Exactly as written, print out each entry in the data, with no pictures.

[Human pose keypoint data]
■ ■ ■ ■ ■ ■ ■

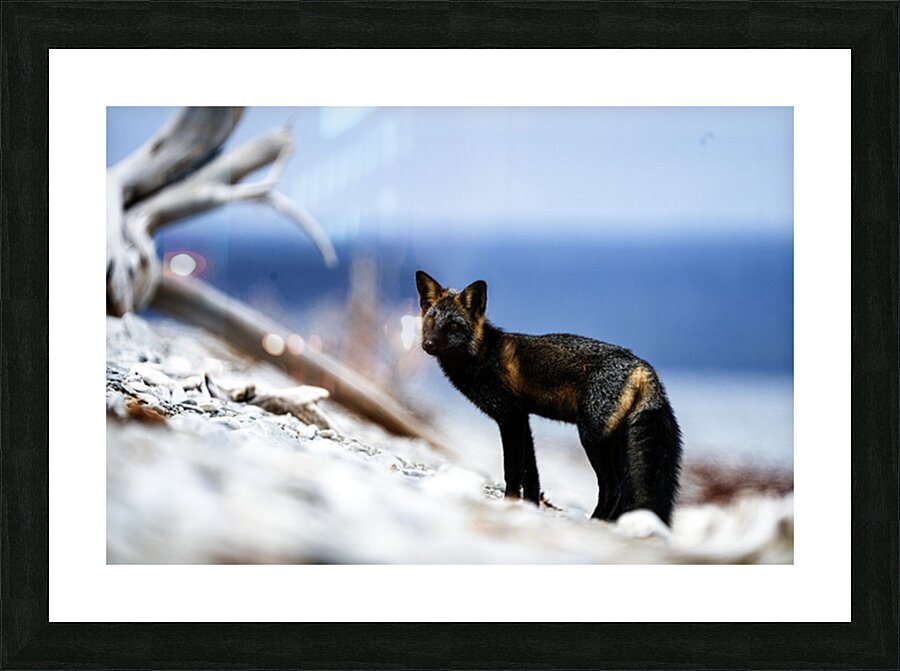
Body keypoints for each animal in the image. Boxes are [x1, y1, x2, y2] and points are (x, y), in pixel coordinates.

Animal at [415, 270, 683, 526]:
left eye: (453, 325)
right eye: (431, 319)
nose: (428, 344)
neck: (484, 355)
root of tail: (641, 365)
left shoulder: (510, 418)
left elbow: (512, 470)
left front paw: (509, 503)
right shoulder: (523, 418)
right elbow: (531, 474)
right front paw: (529, 508)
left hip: (592, 438)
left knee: (613, 489)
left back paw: (596, 521)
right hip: (614, 442)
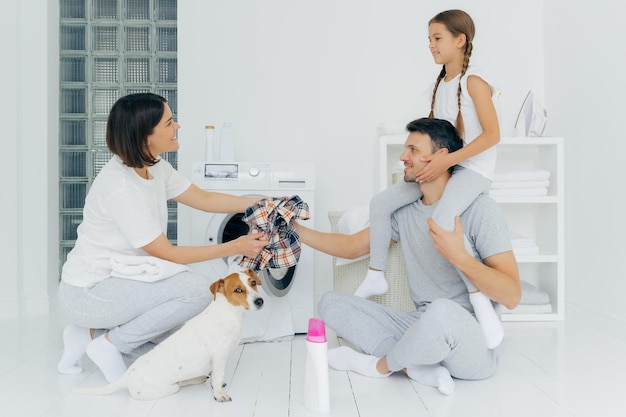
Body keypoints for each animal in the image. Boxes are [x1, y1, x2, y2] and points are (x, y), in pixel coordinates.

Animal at [72, 268, 264, 402]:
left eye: (253, 283)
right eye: (238, 290)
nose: (260, 301)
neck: (230, 312)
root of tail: (127, 376)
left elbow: (215, 376)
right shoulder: (219, 356)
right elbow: (218, 377)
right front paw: (219, 394)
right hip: (168, 389)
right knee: (177, 385)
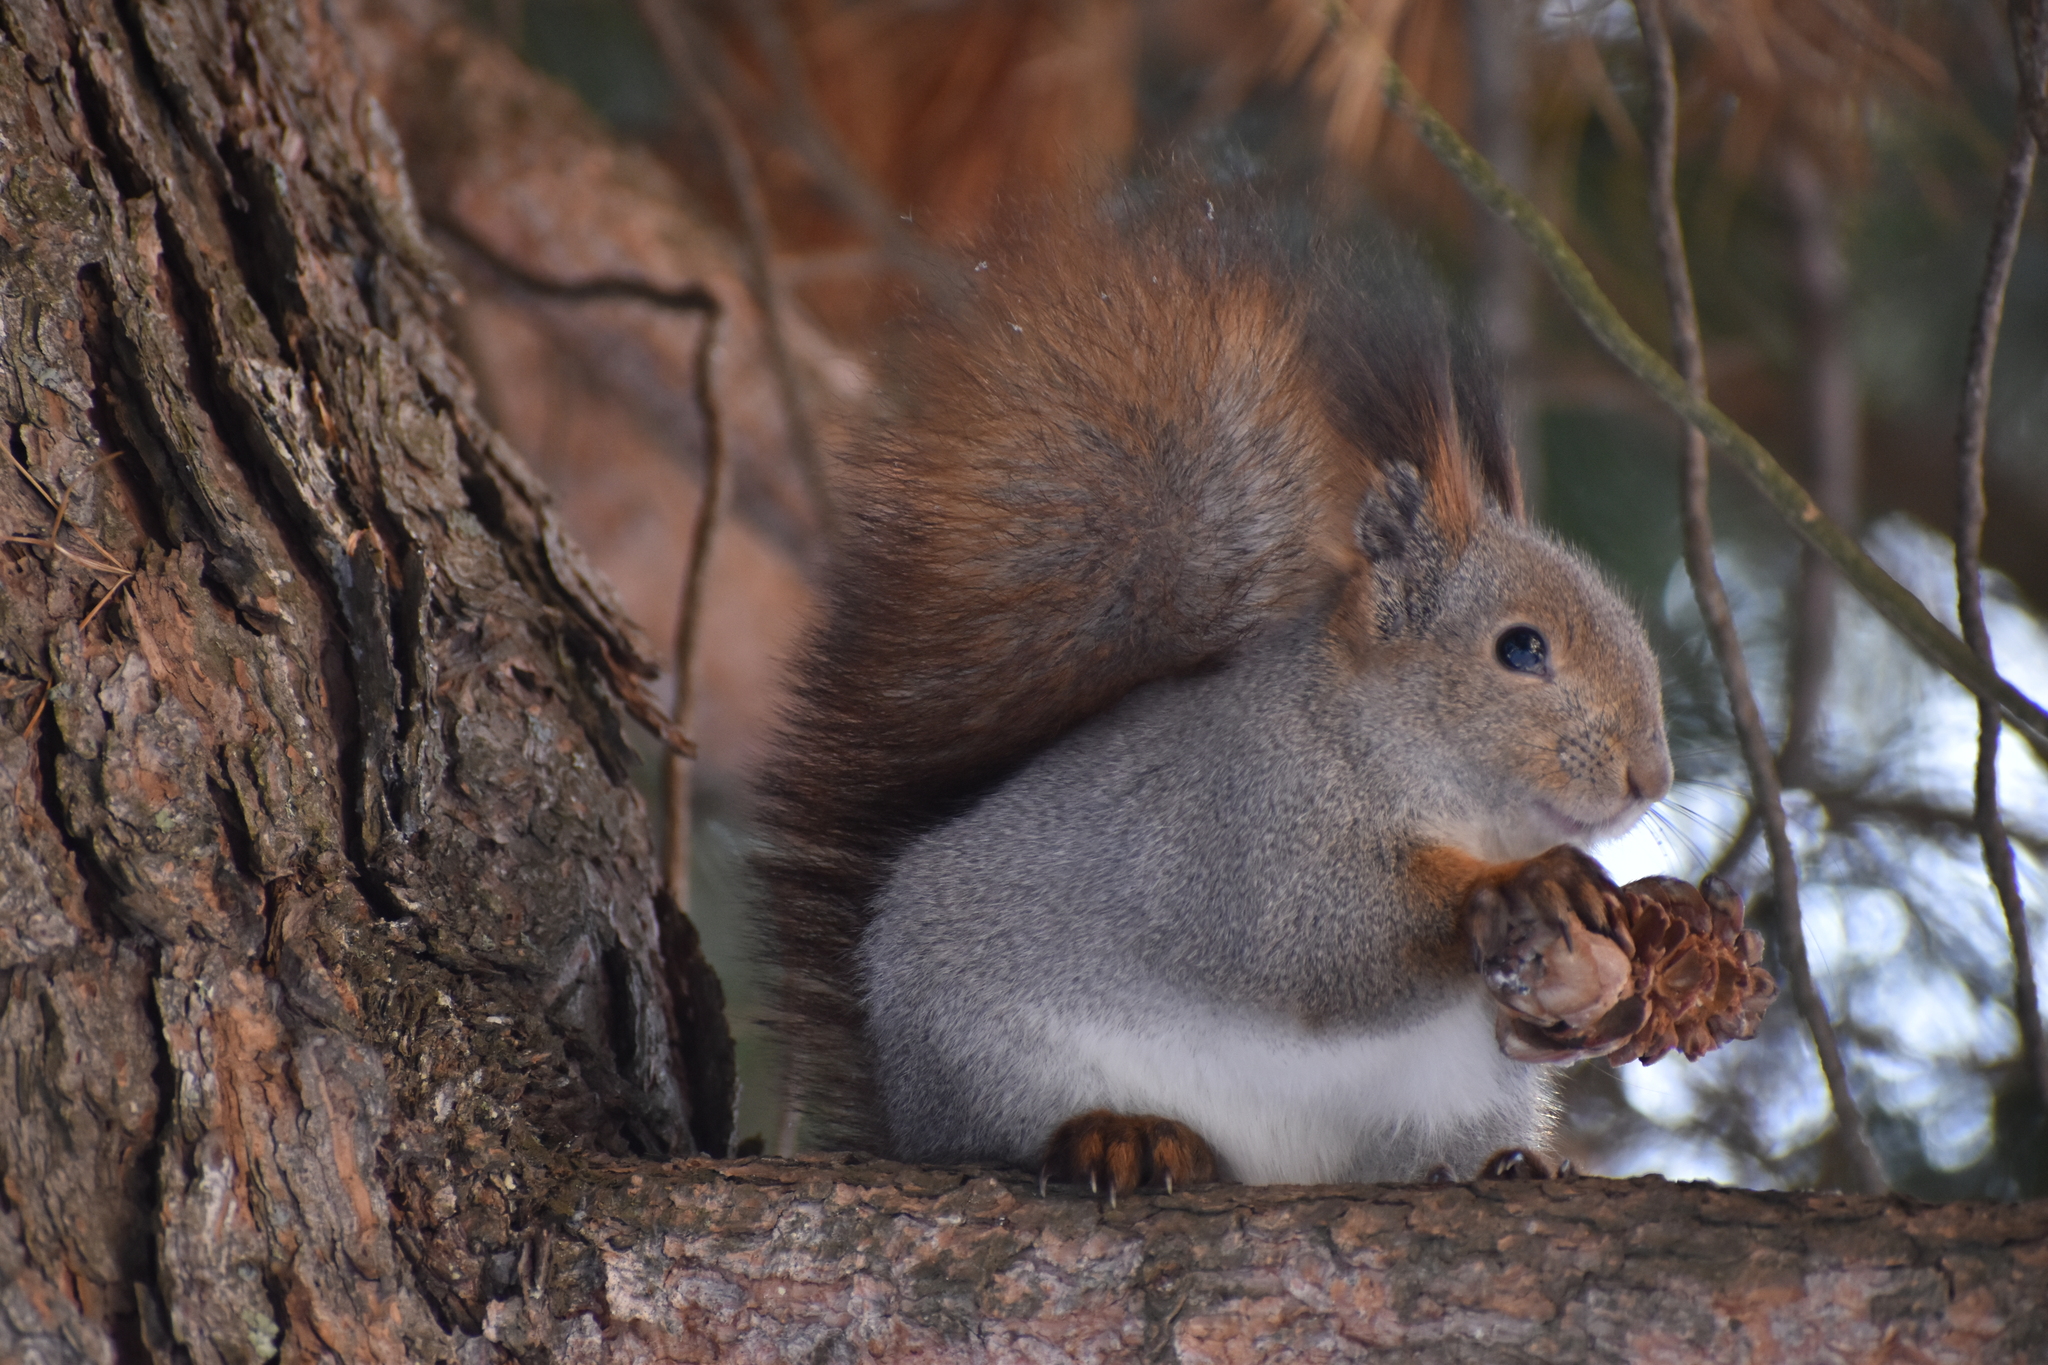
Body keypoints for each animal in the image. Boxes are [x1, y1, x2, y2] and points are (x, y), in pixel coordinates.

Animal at [753, 184, 1662, 1195]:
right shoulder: (1248, 831)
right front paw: (1527, 882)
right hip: (983, 1056)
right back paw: (1120, 1136)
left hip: (1448, 1101)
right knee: (1006, 1133)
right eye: (1520, 648)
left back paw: (1504, 1165)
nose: (1651, 778)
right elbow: (1327, 943)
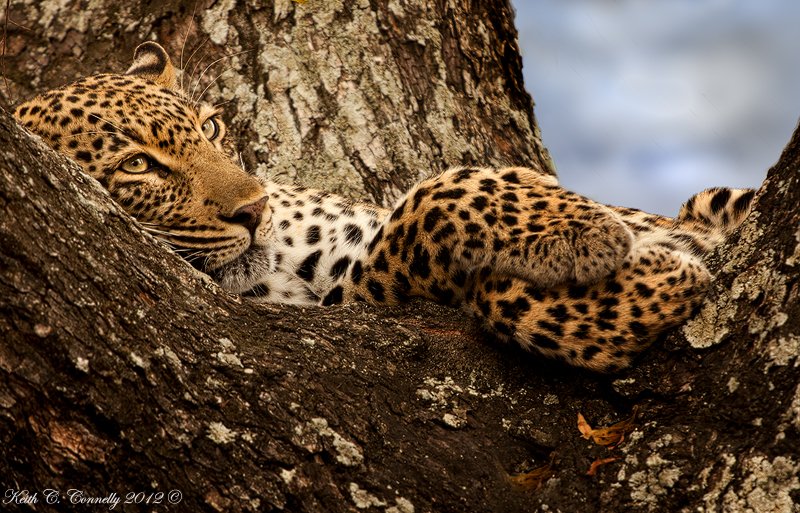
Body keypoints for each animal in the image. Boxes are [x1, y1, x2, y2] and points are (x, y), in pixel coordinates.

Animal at [14, 42, 757, 372]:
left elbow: (475, 180)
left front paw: (592, 227)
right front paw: (643, 276)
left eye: (213, 128)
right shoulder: (357, 294)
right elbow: (431, 209)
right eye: (137, 166)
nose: (253, 210)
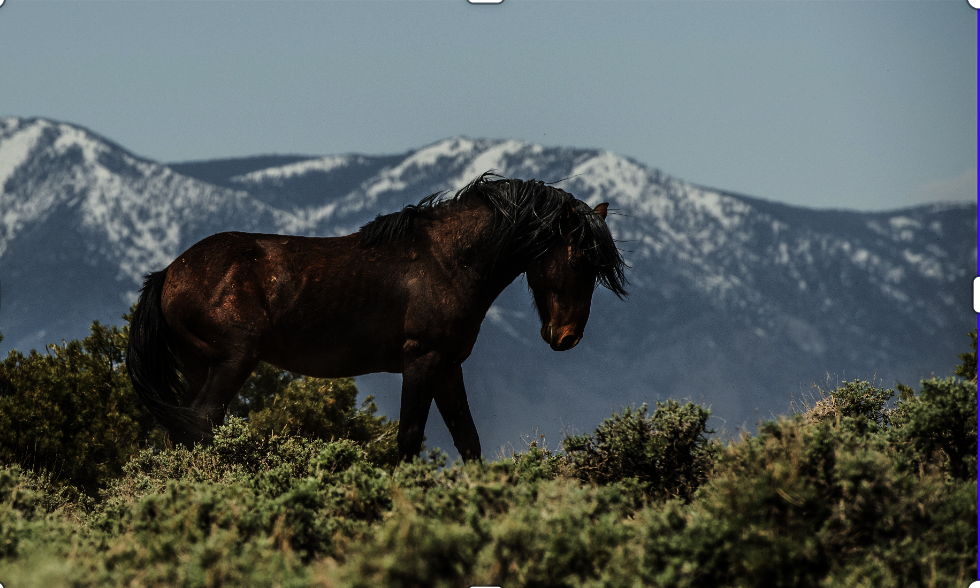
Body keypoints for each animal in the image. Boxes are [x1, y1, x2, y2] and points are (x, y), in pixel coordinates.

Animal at [126, 173, 627, 462]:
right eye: (577, 259)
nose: (566, 336)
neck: (447, 260)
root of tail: (168, 273)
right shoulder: (421, 361)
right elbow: (408, 437)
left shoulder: (448, 366)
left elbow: (468, 440)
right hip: (233, 360)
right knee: (201, 422)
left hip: (201, 365)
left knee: (187, 426)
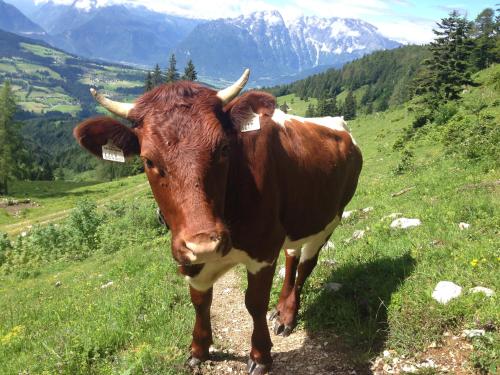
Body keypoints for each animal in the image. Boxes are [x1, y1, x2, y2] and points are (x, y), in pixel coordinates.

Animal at [74, 69, 362, 374]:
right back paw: (282, 310)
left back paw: (288, 314)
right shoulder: (187, 253)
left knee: (307, 264)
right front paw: (199, 349)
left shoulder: (263, 249)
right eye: (148, 160)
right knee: (292, 255)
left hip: (330, 219)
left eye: (223, 148)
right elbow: (200, 300)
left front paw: (260, 355)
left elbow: (254, 303)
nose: (205, 245)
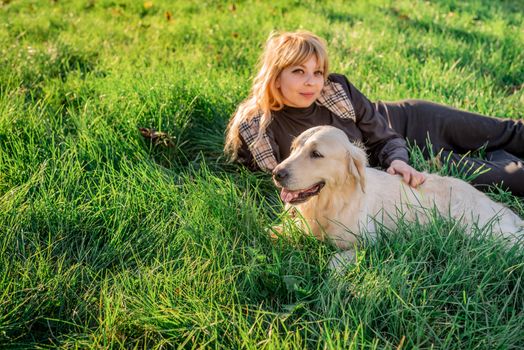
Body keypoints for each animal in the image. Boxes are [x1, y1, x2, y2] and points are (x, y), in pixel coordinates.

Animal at [272, 126, 524, 266]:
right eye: (293, 148)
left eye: (316, 154)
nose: (276, 173)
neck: (332, 202)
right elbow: (272, 231)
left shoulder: (368, 243)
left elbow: (334, 262)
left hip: (481, 230)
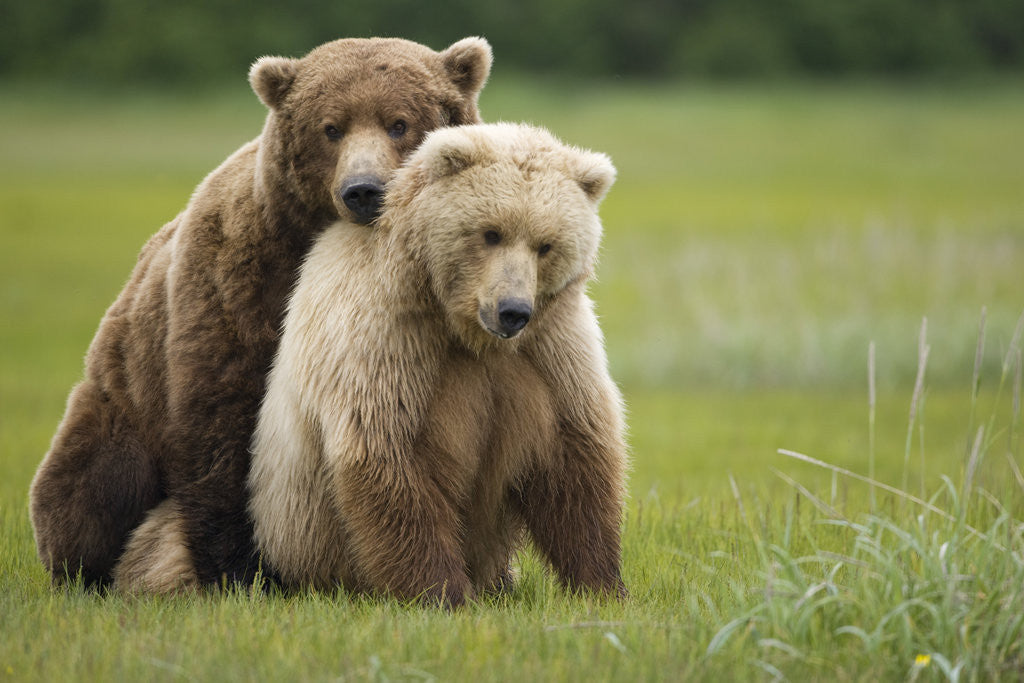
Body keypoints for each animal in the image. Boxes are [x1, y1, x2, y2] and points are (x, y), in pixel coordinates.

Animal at [28, 36, 493, 590]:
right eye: (331, 127)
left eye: (399, 122)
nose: (363, 189)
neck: (308, 240)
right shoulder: (234, 285)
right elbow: (222, 421)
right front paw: (239, 571)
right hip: (122, 400)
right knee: (90, 490)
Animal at [245, 122, 628, 606]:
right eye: (490, 232)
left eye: (545, 245)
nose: (512, 311)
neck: (466, 332)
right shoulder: (390, 338)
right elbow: (388, 451)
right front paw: (444, 592)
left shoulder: (552, 349)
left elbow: (575, 455)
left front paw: (603, 585)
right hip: (301, 535)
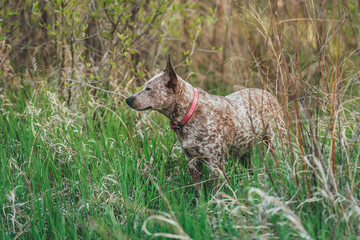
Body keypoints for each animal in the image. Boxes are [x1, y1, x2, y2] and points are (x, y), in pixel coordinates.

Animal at [126, 55, 286, 191]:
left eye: (148, 89)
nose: (128, 99)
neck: (190, 114)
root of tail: (269, 94)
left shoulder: (216, 165)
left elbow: (217, 195)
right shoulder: (192, 162)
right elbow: (200, 193)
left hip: (277, 143)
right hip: (244, 153)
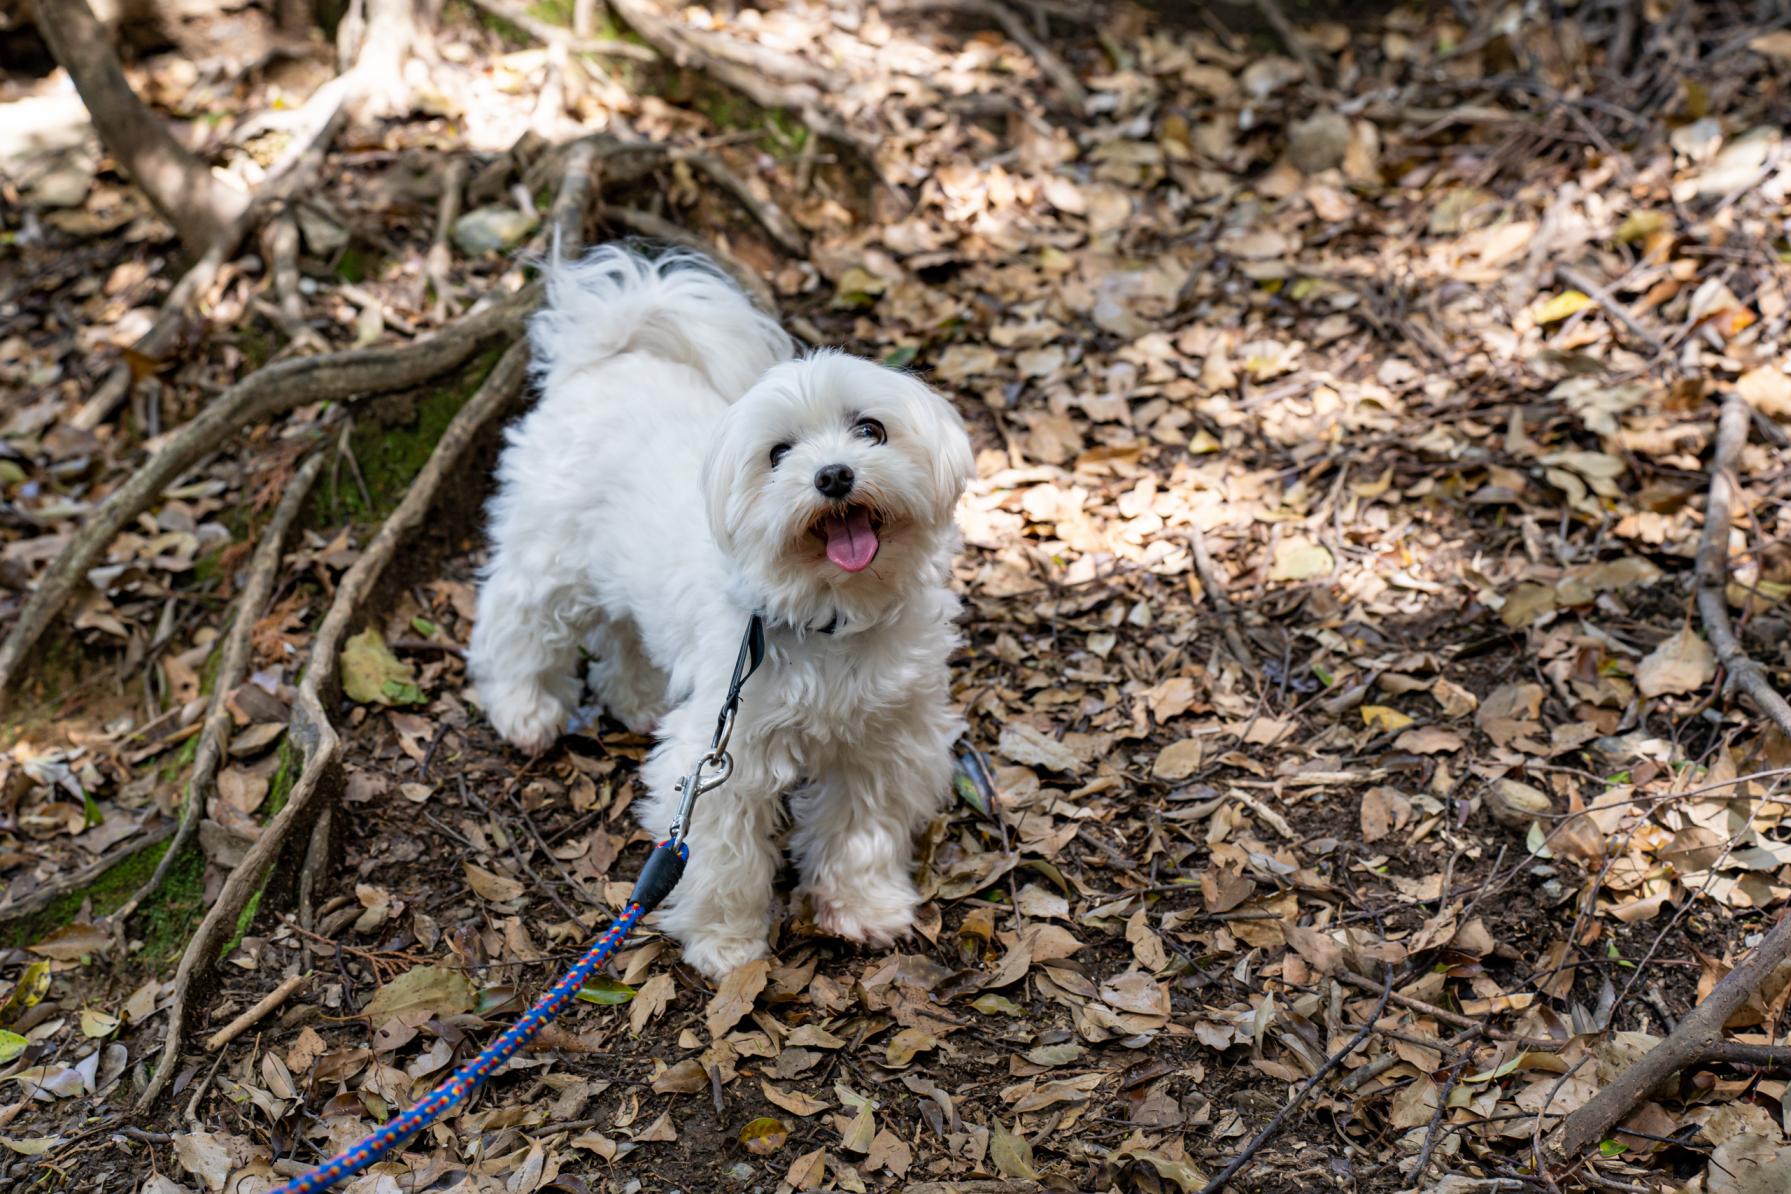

■ ■ ■ ■ ■ ■ ■

Result of this exercise:
Body keypoints for each animal in the image. Boxes are [x1, y1, x2, y2] and points are (x, y), in pixel coordinates.

Animal at [415, 270, 683, 526]:
left eye: (453, 325)
right eye: (431, 319)
nose: (428, 344)
neck: (484, 355)
root of tail: (641, 365)
left shoulder: (510, 418)
left elbow: (512, 470)
left front paw: (509, 503)
right shoulder: (523, 418)
right elbow: (531, 474)
right front paw: (529, 508)
left hip: (592, 438)
left knee: (613, 489)
left back paw: (596, 521)
right hip: (614, 442)
Body keypoints for each animal in the image. Boxes are [x1, y1, x2, y2] and points are (x, y), in pixel coordinates.

Animal at [72, 268, 264, 402]:
left eye: (253, 283)
right eye: (238, 290)
nose: (260, 301)
neck: (230, 312)
root of tail: (127, 376)
left elbow: (215, 376)
right shoulder: (219, 356)
right elbow: (218, 377)
right front paw: (219, 394)
right hip: (168, 389)
right knee: (177, 385)
Body keypoints for each animal in the image. Boxes are [x1, y1, x2, y2] and points are (x, y), in pixel coordinates.

Animal at [753, 184, 1662, 1195]:
right shoulder: (1248, 831)
right front paw: (1527, 882)
right hip: (983, 1056)
right back paw: (1120, 1136)
left hip: (1448, 1101)
right knee: (1006, 1133)
right eye: (1520, 648)
left back paw: (1504, 1165)
nose: (1651, 778)
right elbow: (1327, 943)
Body keypoints for each animal in the image. Boxes are [x1, y1, x2, y2] and points are (x, y), in pixel coordinates.

Animal at [14, 42, 757, 372]:
left elbow: (475, 180)
left front paw: (592, 227)
right front paw: (643, 276)
left eye: (213, 128)
right shoulder: (357, 294)
right elbow: (431, 209)
right eye: (137, 166)
nose: (253, 210)
Body keypoints for each animal in the image. Boxes are [x1, y1, x2, y2] and points are (x, y), in pixel coordinates.

Animal at [126, 173, 627, 462]:
right eye: (577, 259)
nose: (566, 336)
neck: (447, 260)
root of tail: (168, 273)
right shoulder: (421, 361)
right elbow: (408, 437)
left shoulder: (448, 366)
left elbow: (468, 440)
right hip: (233, 360)
right knee: (201, 422)
left hip: (201, 365)
left knee: (187, 426)
Body keypoints for each animal in the image. Boxes are [x1, y1, x2, y2] and points are (x, y), in pixel coordinates.

Animal at [74, 69, 362, 374]:
right back paw: (282, 310)
left back paw: (288, 314)
right shoulder: (187, 253)
left knee: (307, 264)
right front paw: (199, 349)
left shoulder: (263, 249)
right eye: (148, 160)
right knee: (292, 255)
left hip: (330, 219)
left eye: (223, 148)
right elbow: (200, 300)
left front paw: (260, 355)
left elbow: (254, 303)
nose: (205, 245)
Body keypoints for each animal in the image. Boxes are [x1, y1, x2, y2] and points are (x, y), in pixel coordinates.

Animal at [272, 126, 524, 266]:
right eye: (293, 148)
left eye: (316, 154)
nose: (276, 173)
neck: (332, 202)
right elbow: (272, 231)
left shoulder: (368, 243)
left elbow: (334, 262)
left hip: (481, 230)
Body keypoints for each animal in the image. Boxes are [x1, y1, x2, y2] and points are (x, y), in pixel coordinates.

Animal at [28, 36, 493, 590]:
right eye: (331, 127)
left eye: (399, 122)
nose: (363, 189)
neck: (308, 240)
right shoulder: (234, 285)
right elbow: (222, 421)
right front paw: (239, 571)
right hip: (122, 400)
right knee: (90, 490)
Animal at [245, 122, 628, 606]:
right eye: (490, 232)
left eye: (545, 245)
nose: (512, 311)
neck: (466, 332)
right shoulder: (390, 338)
right elbow: (388, 451)
right front paw: (444, 592)
left shoulder: (552, 349)
left elbow: (575, 455)
left front paw: (603, 585)
right hip: (301, 535)
Body keypoints for each animal in the image. Boxes are [x1, y1, x2, y2] and points are (x, y), in pixel coordinates.

Animal at [126, 55, 286, 191]:
left eye: (148, 89)
nose: (128, 99)
neck: (190, 114)
root of tail: (269, 94)
left shoulder: (216, 165)
left elbow: (217, 195)
right shoulder: (192, 162)
right elbow: (200, 193)
left hip: (277, 143)
right hip: (244, 153)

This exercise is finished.